PDA

View Full Version : Crisp 8\" by 10\" prints out of the D30 ?


LEC_D30
13th of August 2002 (Tue), 23:29
First of all, let me congratulate Pekka for this fantastic site. It has been a very good place to learn things about Canon digital photography !.

I am trying to make crip prints out of pictures taken using the D30 from Canon. I am using an Epson Stylus Photo 785EPX and Premium Glossy Paper. I can get very sharp prints up to 5 by 7 in. with no problem. However, if I try to do it in an 8 by 10, I get good pictures but not really sharp. I can actually see some detail lost.
I am printing from Photoshop 5.0 with ICC profile for my printer. The colors are fairly good. I normally resize the picture using bicubic interpolation in PS 5. I sharpen the image in Lab mode on the lightness channel so I can minimize noise.

Still the prints are not fully convincing. Has anyone got better luck than I on this activity ? If so, How did you do it ?

Thanks for your feedback !

bnsfr
14th of August 2002 (Wed), 01:56
I find shooting in RAW results in crisp 8x10s. Are you doing that?

LEC_D30
14th of August 2002 (Wed), 09:37
I have tried different ways, including RAW. Maybe I am too picky. I am almost to the point of thinking that the D30 is not really for pictures larger than 5 by 7 in. Maybe I am wrong. What do you use to resize the pictures to 8" by 10" at 300dpi ?

Thanks.

gnoles
14th of August 2002 (Wed), 09:51
I've had very good luck with Fred Miranda's Stair Interpolation. It increases the file in steps instead of all at once. I even took a 1" crop out of a G2 image and it was sharp all the way to 5x7.
YMMV. ;)

www.fredmiranda.com

LEC_D30
14th of August 2002 (Wed), 10:47
Looks like I will have to upgrade to Photoshop 6.0 so I can use SI.

Thanks for your feedback. I will try it.

BobbyC
14th of August 2002 (Wed), 14:15
What USM settings are you using? I have made very sharp pics up to 11x14 and been very satisfied with 16x20's made with my D30. In comparison to my 35mm film camera, even the 16x20's look better.

LEC_D30
14th of August 2002 (Wed), 16:02
I am not really sure what USM means.

■ **DATA LINES**:

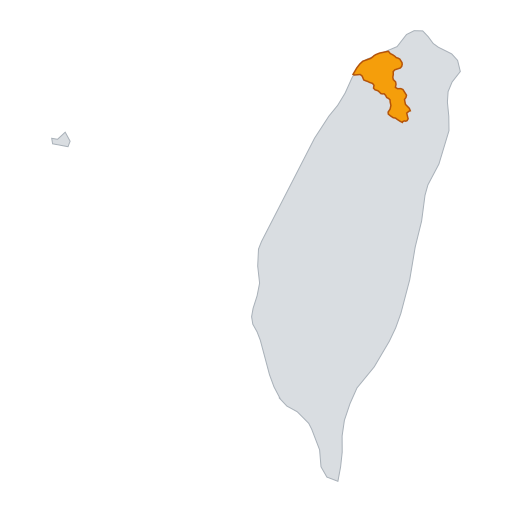 Taoyuan highlighted on a map of Taiwan
{"feature_id": "TWN-1168", "entity_name": "Taoyuan", "entity_type": "County", "adm_level": 1, "iso_a3": "TWN", "parent_name": "Taiwan", "parent_adm1": "", "projection": "natural_earth1", "projection_center": [121.286, 24.86], "detail": "fine", "context": "in_parent", "style": "filled", "palette": "amber", "viewbox_px": 512, "rotation_deg": 0, "n_neighbors": 0, "source": "natural_earth", "source_scale": "10m", "svg_char_len": 1857}
<svg xmlns="http://www.w3.org/2000/svg" viewBox="0 0 512 512"><path d="M357.0,387.9L350.0,403.6L344.4,420.3L342.1,436.0L342.2,452.2L340.6,466.8L337.9,481.3L326.9,477.1L321.0,466.8L319.6,449.8L311.7,429.2L308.7,423.3L297.3,411.8L286.9,406.1L278.9,397.6L280.0,398.3L274.0,386.9L269.5,374.7L260.3,340.2L257.1,331.9L252.8,324.2L251.6,316.7L253.1,308.3L257.1,295.8L259.6,283.2L257.7,266.1L258.5,249.1L261.5,241.5L314.6,138.1L328.9,116.1L337.7,105.3L345.1,93.1L352.1,77.6L360.7,63.5L366.9,59.2L397.1,46.6L406.5,34.5L414.1,30.7L422.7,30.9L428.2,36.7L433.2,43.5L438.3,47.2L451.7,53.9L457.6,60.4L460.3,71.5L452.1,82.0L448.1,91.6L447.4,102.1L448.8,116.3L449.0,130.6L438.9,164.1L427.9,184.9L425.0,195.3L421.6,221.1L415.2,247.0L409.7,279.8L400.8,313.6L395.7,327.8L389.3,341.3L374.2,366.9L357.0,387.9ZM65.2,132.2L70.1,141.2L68.0,146.7L52.6,143.8L51.7,138.3L57.5,139.3L65.2,132.2Z" fill="#d9dde1" stroke="#a8b0b8" stroke-width="1"/><path d="M353.0,74.4L356.8,67.9L359.8,64.0L362.8,61.2L370.7,58.4L372.5,57.1L374.1,55.6L376.0,54.5L379.8,53.0L388.4,51.3L390.2,53.5L392.9,54.9L394.9,56.3L396.2,57.6L398.0,58.1L399.8,59.1L402.0,62.6L402.2,64.4L401.7,66.4L400.3,68.0L394.8,69.8L393.2,71.6L393.3,74.5L392.8,77.2L393.3,79.6L395.6,81.9L396.0,84.3L395.4,87.4L397.6,88.7L400.8,88.6L402.9,89.5L406.5,95.2L405.9,97.6L404.5,99.4L404.9,101.8L405.5,104.4L409.3,108.3L410.3,110.8L409.0,111.2L406.7,113.1L408.1,118.8L407.1,120.6L405.7,121.2L404.3,120.9L402.6,121.7L402.4,122.4L400.3,121.4L397.2,119.4L395.5,118.1L393.2,117.7L390.5,115.9L388.3,114.1L388.1,112.1L390.1,109.1L390.9,105.5L390.2,102.1L390.0,99.8L388.6,98.5L386.7,97.5L385.6,95.4L384.2,93.8L382.5,93.9L380.9,93.6L379.6,92.2L377.8,90.7L375.0,89.8L373.5,88.1L374.0,85.3L372.5,83.4L369.5,82.4L367.8,81.5L366.0,80.9L363.8,80.0L362.1,76.0L360.2,74.5L354.3,75.0L353.0,74.4Z" fill="#f59e0b" stroke="#b45309" stroke-width="1.5"/></svg>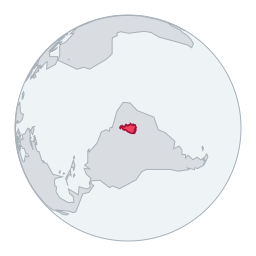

■ **WHAT YOU NEED TO DO**:
1) Transcribe the D30 printing thread, starting with "View Full Version" and going on through "can minimize noise.".
2) In the D30 printing thread, which printer does LEC_D30 use?
The lines above were taken from a separate source.

■ **SOLUTIONS FOR EACH TASK**:
1)
View Full Version : Crisp 8\" by 10\" prints out of the D30 ?


LEC_D30
13th of August 2002 (Tue), 23:29
First of all, let me congratulate Pekka for this fantastic site. It has been a very good place to learn things about Canon digital photography !.

I am trying to make crip prints out of pictures taken using the D30 from Canon. I am using an Epson Stylus Photo 785EPX and Premium Glossy Paper. I can get very sharp prints up to 5 by 7 in. with no problem. However, if I try to do it in an 8 by 10, I get good pictures but not really sharp. I can actually see some detail lost.
I am printing from Photoshop 5.0 with ICC profile for my printer. The colors are fairly good. I normally resize the picture using bicubic interpolation in PS 5. I sharpen the image in Lab mode on the lightness channel so I can minimize noise.

2) An Epson Stylus Photo 785EPX.